## WORK TO BE COMPLETED
From the records below, set down exactly the lines starting with the line that contains "M643,493L644,504L632,505L631,494Z" and going on through the line that contains "M1028,661H1049L1048,684H1028Z". Nothing else is wanted.

[Saved data entries]
※

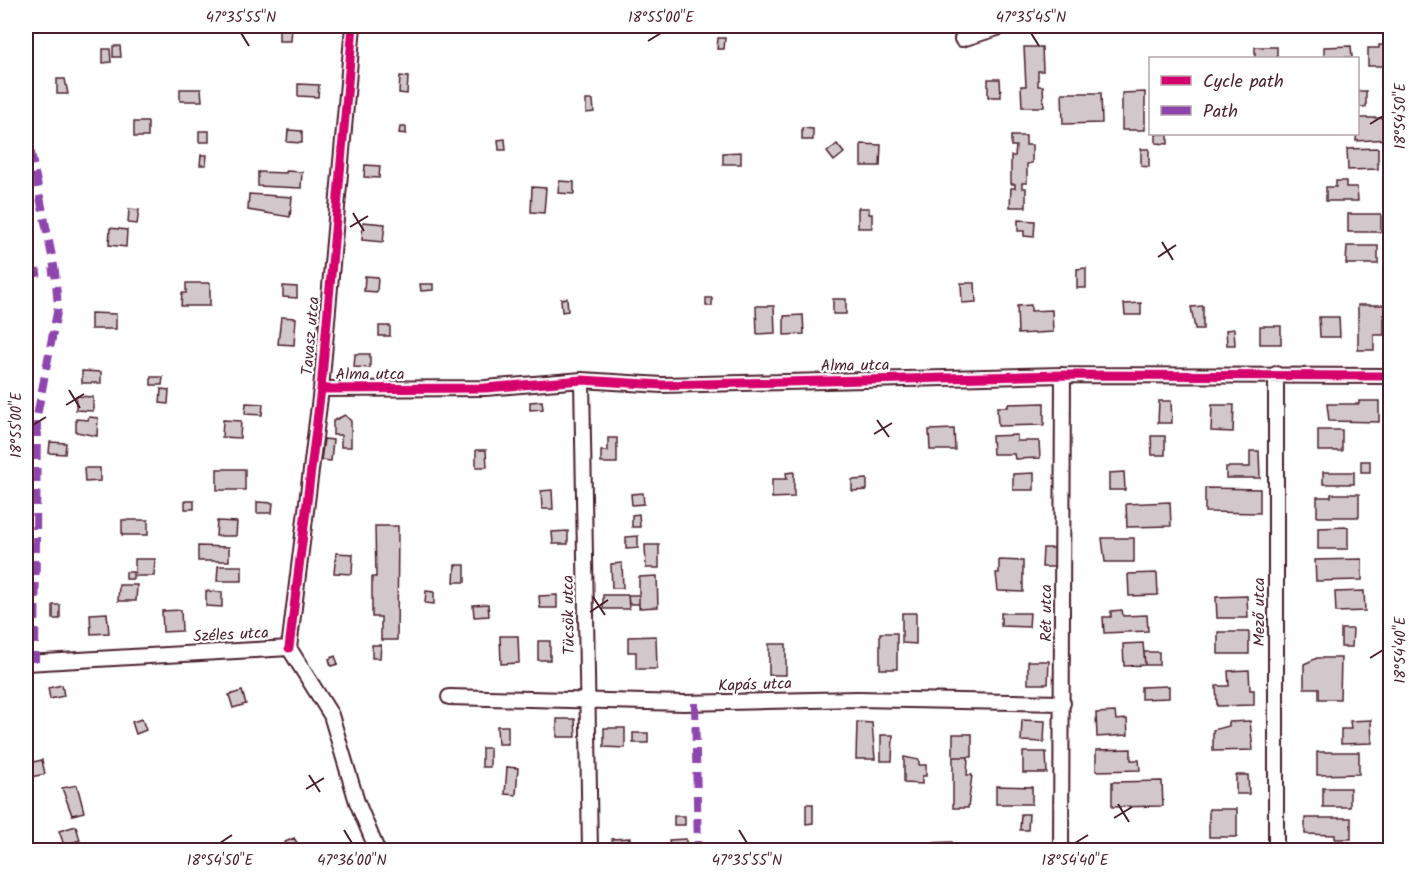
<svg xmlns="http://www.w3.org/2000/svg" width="1416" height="876" viewBox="0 0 1416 876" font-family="Kalam,sans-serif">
<rect width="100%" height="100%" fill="#fff"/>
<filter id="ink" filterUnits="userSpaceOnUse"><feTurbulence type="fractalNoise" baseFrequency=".0167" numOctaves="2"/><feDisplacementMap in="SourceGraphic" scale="12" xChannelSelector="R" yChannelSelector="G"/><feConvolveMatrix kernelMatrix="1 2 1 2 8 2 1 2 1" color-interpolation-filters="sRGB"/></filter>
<g filter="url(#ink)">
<!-- building -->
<path fill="#d2c7cb" stroke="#4a1f2b" stroke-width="1.5" d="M279,26H292L291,41H279Z
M718,38H725L724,49H717Z
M1379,45H1390V66H1368V48H1379Z
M113,46H120L121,57H113Z
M1351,46L1352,57L1324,58V47Z
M1024,47H1042L1043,71H1038V86H1043L1044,107H1022L1021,86H1026Z
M1255,47H1277V58H1255Z
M103,49H110L111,62L103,63Z
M400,76L408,77L407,94L399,93Z
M57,79H65L68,94H57Z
M988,79H1000L1001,97H988Z
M298,84L319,85L318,97L298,96Z
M180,89H201L202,101H180Z
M1358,91H1366V107H1358Z
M1145,92V130H1122V93Z
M1062,93H1101L1102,123L1063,124Z
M586,100H593L594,112L586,113Z
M1358,118H1390V139L1356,141Z
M134,122H148V137H134Z
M400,127H406V134L399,133Z
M802,128L813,129V140H802Z
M288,130L302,131V143L287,142Z
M199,131H209V142H199Z
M1156,134H1168V144L1156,143Z
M1011,136H1026V145H1032V163L1027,164V183H1022V188H1026V207H1010L1011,188H1015V184H1011V156H1015L1016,146H1011Z
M505,139L506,150H499L498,140Z
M837,144L844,153L834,161L827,152Z
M861,144L881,145L880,166H861Z
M1378,148V169L1348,170L1347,149Z
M1141,149H1149V167L1141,166Z
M741,152V164H723V153Z
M201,155H207L206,165H200Z
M365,165L380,166L379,178L364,177Z
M286,171L302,172L301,188L258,186V172L286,173Z
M559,181L574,182V194L558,193Z
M1336,181H1346V187H1357L1358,201H1326V187H1336Z
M532,187L546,188L544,213L531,212Z
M249,194L292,197L290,217L248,210Z
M858,208H869V214H872V228H858Z
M129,209L139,210L137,224L128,223Z
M1348,214H1381V232H1348Z
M1018,220L1035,221L1034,237L1024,236V231H1018Z
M363,222L385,224L383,242L362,240Z
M110,228L127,230L126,247L109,245Z
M1347,246H1378V264H1346Z
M1086,268V288H1077V269Z
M365,276L378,277L377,292L364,291Z
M186,283H210V306H181L182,293H186Z
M961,283H975L976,302L962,303Z
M420,284H433V290L421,291Z
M283,286L297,287V298L283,297Z
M567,298L568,311L562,312L561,299Z
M706,298H712V306H706Z
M833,299H846V314H833Z
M1141,303V315H1125L1124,304Z
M1031,305V311L1052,310L1053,332L1018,334L1017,306Z
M1358,305H1384V335H1374V350H1358Z
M756,306H774L775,333L757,334Z
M1203,306V329H1195L1191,307Z
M91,313L116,314V329H91Z
M803,315L804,334L784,335V316Z
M281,317L296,318L294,345L278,344Z
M1319,317H1339L1340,337H1320Z
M379,326H390V336H379Z
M1260,326H1281V344H1260Z
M1234,329L1235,345H1227L1226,330Z
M355,354H370V368L354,367Z
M82,371L101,372V383H82Z
M151,377H163L162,385H151Z
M161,389L169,390L168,404L160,403Z
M76,396L93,397V411L76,410Z
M542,401L543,409L530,410V402Z
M1159,401H1171L1172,423H1158Z
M1359,401H1379V422L1329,421L1327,404H1359Z
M246,403L263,404L262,415L245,414Z
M1044,403V425L998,426L997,407H1008V404Z
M1212,405H1234L1233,432L1211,431Z
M345,415L351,421V447H341V435H333V421Z
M89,417L98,418L97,436L76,432V419L88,420Z
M223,420L241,421L240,438L222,437Z
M954,429L955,450H930L929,430Z
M1318,430H1342V451H1318Z
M1017,435V441H1039L1040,458L1015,459L1014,454H993L992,436Z
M1151,436H1165V455H1152Z
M608,438H617V463H601V451H608Z
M324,439L333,440L331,461L321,460Z
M50,442L66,443L65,454L49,453Z
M476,450H486L487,467H476Z
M1250,451H1259L1260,478H1226V467H1250Z
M1361,461H1370V472H1361Z
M84,468H100V481L85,482Z
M217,469H245V490H217Z
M794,472V497L772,498V479H787L786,473Z
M1124,472L1125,490H1109V473Z
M1323,472H1354V484H1323Z
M1034,473V490H1013V474Z
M867,479V490L852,491V480Z
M1205,488L1260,489V513L1205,512Z
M552,490L553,509H542L541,491Z
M643,493L644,504L632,505L631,494Z
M1331,494H1359V517H1317V497H1331Z
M185,501H194V509H185Z
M257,502L273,503L272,513H257Z
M1170,502L1171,526L1127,527L1126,504Z
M639,514L640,527H632V515Z
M122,520H148V535H122Z
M217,521L237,522L236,536H216Z
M375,526H398L397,640H381V617H372V577H376Z
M1348,527V549H1318V528Z
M568,531V544H553L552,532Z
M638,536V548L626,549V537Z
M1102,538H1134V562H1105Z
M645,545H659V568H646Z
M198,546L229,547V561H198Z
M1043,548H1060V567H1042Z
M336,553L353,554L352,574L334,573Z
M135,559H155L154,576H135Z
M1362,559V580L1316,581L1315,560Z
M999,560L1023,561V592L998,591L996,573H999Z
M622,563L623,588H612L611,564Z
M455,565H465V582H454Z
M218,566H242V581H217Z
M126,572H133V579H126Z
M1157,573L1158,595L1129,596L1128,574Z
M657,576L658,607L639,608V577Z
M119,585H137L136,601H118Z
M206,591L222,592V607L206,606Z
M426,591L434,592V604L425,603Z
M1364,591L1365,611L1336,612L1335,592Z
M557,595V608H540L539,596Z
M603,595H628L629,609H603Z
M628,595H639V604H629Z
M1247,596L1248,618H1217L1216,597Z
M488,604L489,616L474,617L473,605Z
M53,605H60V619H53Z
M181,610L182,631L163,632L162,611Z
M1122,610L1123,616L1147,615L1148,631L1104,633L1103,617H1111V611Z
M107,613L109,633L91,634L90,614Z
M902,613H916V644L902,643Z
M1001,613H1030L1029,627L1001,626Z
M1341,629H1353L1352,647H1341Z
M1218,632H1249V654H1218Z
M880,633H897V669H880Z
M500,636H518L519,663L501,664Z
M656,636L657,669H636V652H628V637Z
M538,641H550V660H538Z
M1143,643L1145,665L1124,666L1123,644Z
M769,644H786V675H769Z
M372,645H381L380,658H372Z
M1144,652H1159V665H1145Z
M335,656L338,664L331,666L329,659Z
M1317,658H1341L1340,699H1319V688H1304V664Z
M1028,661H1049L1048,684H1028Z
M1249,670L1250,690H1254V705L1217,706L1216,686H1229L1228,671Z
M62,685L64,696L50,699L48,688Z
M1169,686V698L1141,699V687Z
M242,691L246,704L233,708L229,695Z
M1115,712L1116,720L1127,719L1128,735L1097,737L1096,713Z
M142,719L146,730L136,734L132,722Z
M557,719H575L576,737H557Z
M1022,720L1045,721L1044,742L1021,741Z
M1371,720L1372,743L1341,744V729H1351L1350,721Z
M1250,721L1253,750L1213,751V730L1229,726V722Z
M857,722L872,723L875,759H856Z
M497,726H508V744H498Z
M604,728H625V748L604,747Z
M633,733H648V743H633Z
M953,734H972V757H953Z
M881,735H893L892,761H881Z
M482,748H490V767H482Z
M1131,749V760H1139L1140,770L1096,771V750Z
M1023,752H1046L1047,773H1023Z
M1317,752H1359V774L1317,775Z
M904,757L919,760V765H926V776H922V784L904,783Z
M953,757H968L967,775H972L968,808H953Z
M42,760L45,774L31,777L29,763Z
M507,767L518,768L516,795L505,794Z
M1236,775H1248L1249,794H1236Z
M1162,781L1163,806L1112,807V782Z
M77,785L84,812L72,815L62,788Z
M996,786L1032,787V804H996Z
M1323,788H1350V807H1323Z
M806,804H813V823L806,824Z
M1209,809H1237V837H1209Z
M1021,814H1029L1028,830H1020Z
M674,816H685V825H674Z
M1305,818H1351V839H1335V835L1305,834Z
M76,826L80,840L64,845L59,831Z
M294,838L299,846L290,850L285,842Z
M630,838L631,850H613L612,839Z
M686,839V850H670L669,840Z
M952,842V850H925V843Z
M170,845L172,850H156V849Z"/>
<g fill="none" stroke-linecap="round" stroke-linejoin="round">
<defs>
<path id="minor" d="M962,39L1004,26
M582,380L590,850
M321,389L485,388L582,380L662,385L1063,375L1390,376
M289,648L321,389L353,26
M289,648L331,715L357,802L377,850
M26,663L289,648
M449,697L684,703L857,699L1063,703
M1061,850L1063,375
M1276,850V374"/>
</defs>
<!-- minor casing -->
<use href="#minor" stroke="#4a1f2b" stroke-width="18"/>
<!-- minor -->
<use href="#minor" stroke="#fff" stroke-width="14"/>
<!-- quiet -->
<path stroke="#8e44ad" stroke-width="8" stroke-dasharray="15 8" stroke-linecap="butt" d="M26,128L55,271L58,307L37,416L35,662
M26,274L55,271
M695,703L698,850"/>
<defs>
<path id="cycleway" d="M321,389L485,388L582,380L662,385L1063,375L1390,376
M289,648L321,389L353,26"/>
</defs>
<!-- cycleway casing -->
<use href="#cycleway" stroke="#fff" stroke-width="13"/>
<!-- cycleway -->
<use href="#cycleway" stroke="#d6006c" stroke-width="9"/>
</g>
</g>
<!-- ticks -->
<path fill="none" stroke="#4a1f2b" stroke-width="2" d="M241,33L249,46M1031,33L1039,46M648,41L661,33M1370,124L1383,116M353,213L364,231M350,227L368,216M1162,242L1173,260M1158,257L1176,245M69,390L80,408M66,405L84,394M877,420L889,437M33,425L46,417M874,434L892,423M593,597L605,615M590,612L608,600M1370,658L1383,650M309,775L320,792M306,789L324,778M1118,804L1129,822M1114,818L1132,807M344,830L352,843M739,830L747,843M220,843L232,835M1075,843L1088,835"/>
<g text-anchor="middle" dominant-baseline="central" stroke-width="4.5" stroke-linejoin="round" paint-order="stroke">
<!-- street labels -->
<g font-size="16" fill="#4a1f2b" stroke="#fff">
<text transform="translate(311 336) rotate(-85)">Tavasz utca</text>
<text transform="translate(855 366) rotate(-1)">Alma utca</text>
<text x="370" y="374">Alma utca</text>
<text transform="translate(1259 612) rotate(-90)">Mező utca</text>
<text transform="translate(1046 613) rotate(-90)">Rét utca</text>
<text transform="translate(569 615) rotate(-91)">Tücsök utca</text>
<text transform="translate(231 635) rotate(-3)">Széles utca</text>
<text transform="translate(755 685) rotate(-2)">Kapás utca</text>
</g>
</g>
<!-- margin -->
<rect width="1416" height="876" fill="none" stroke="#fff" stroke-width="66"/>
<!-- legend -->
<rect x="1149" y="57" width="210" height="78" fill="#ffffff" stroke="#b7a5aa" stroke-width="1.5"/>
<rect x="1161" y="76" width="30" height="9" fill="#d6006c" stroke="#b7a5aa" stroke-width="1.5"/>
<text x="1203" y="87" font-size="18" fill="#4a1f2b">Cycle path</text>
<rect x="1161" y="106" width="30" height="9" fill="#8e44ad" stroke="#b7a5aa" stroke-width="1.5"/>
<text x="1203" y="117" font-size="18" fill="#4a1f2b">Path</text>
<rect x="33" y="33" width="1350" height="810" fill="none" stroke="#4a1f2b" stroke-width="2"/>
<g font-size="15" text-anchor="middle" fill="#4a1f2b">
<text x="241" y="22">47°35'55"N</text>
<text x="661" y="22">18°55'00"E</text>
<text x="1031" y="22">47°35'45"N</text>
<text transform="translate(1400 116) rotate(-90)" y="5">18°54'50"E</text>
<text transform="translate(16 425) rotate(-90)" y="5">18°55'00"E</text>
<text transform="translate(1400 650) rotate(-90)" y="5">18°54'40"E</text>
<text x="220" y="865">18°54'50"E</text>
<text x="352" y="865">47°36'00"N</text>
<text x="747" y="865">47°35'55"N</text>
<text x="1075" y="865">18°54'40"E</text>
</g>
</svg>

※

## TASK RESPONSE
M643,493L644,504L632,505L631,494Z
M1331,494H1359V517H1317V497H1331Z
M185,501H194V509H185Z
M257,502L273,503L272,513H257Z
M1170,502L1171,526L1127,527L1126,504Z
M639,514L640,527H632V515Z
M122,520H148V535H122Z
M217,521L237,522L236,536H216Z
M375,526H398L397,640H381V617H372V577H376Z
M1348,527V549H1318V528Z
M568,531V544H553L552,532Z
M638,536V548L626,549V537Z
M1102,538H1134V562H1105Z
M645,545H659V568H646Z
M198,546L229,547V561H198Z
M1043,548H1060V567H1042Z
M336,553L353,554L352,574L334,573Z
M135,559H155L154,576H135Z
M1362,559V580L1316,581L1315,560Z
M999,560L1023,561V592L998,591L996,573H999Z
M622,563L623,588H612L611,564Z
M455,565H465V582H454Z
M218,566H242V581H217Z
M126,572H133V579H126Z
M1157,573L1158,595L1129,596L1128,574Z
M657,576L658,607L639,608V577Z
M119,585H137L136,601H118Z
M206,591L222,592V607L206,606Z
M426,591L434,592V604L425,603Z
M1364,591L1365,611L1336,612L1335,592Z
M557,595V608H540L539,596Z
M603,595H628L629,609H603Z
M628,595H639V604H629Z
M1247,596L1248,618H1217L1216,597Z
M488,604L489,616L474,617L473,605Z
M53,605H60V619H53Z
M181,610L182,631L163,632L162,611Z
M1122,610L1123,616L1147,615L1148,631L1104,633L1103,617H1111V611Z
M107,613L109,633L91,634L90,614Z
M902,613H916V644L902,643Z
M1001,613H1030L1029,627L1001,626Z
M1341,629H1353L1352,647H1341Z
M1218,632H1249V654H1218Z
M880,633H897V669H880Z
M500,636H518L519,663L501,664Z
M656,636L657,669H636V652H628V637Z
M538,641H550V660H538Z
M1143,643L1145,665L1124,666L1123,644Z
M769,644H786V675H769Z
M372,645H381L380,658H372Z
M1144,652H1159V665H1145Z
M335,656L338,664L331,666L329,659Z
M1317,658H1341L1340,699H1319V688H1304V664Z
M1028,661H1049L1048,684H1028Z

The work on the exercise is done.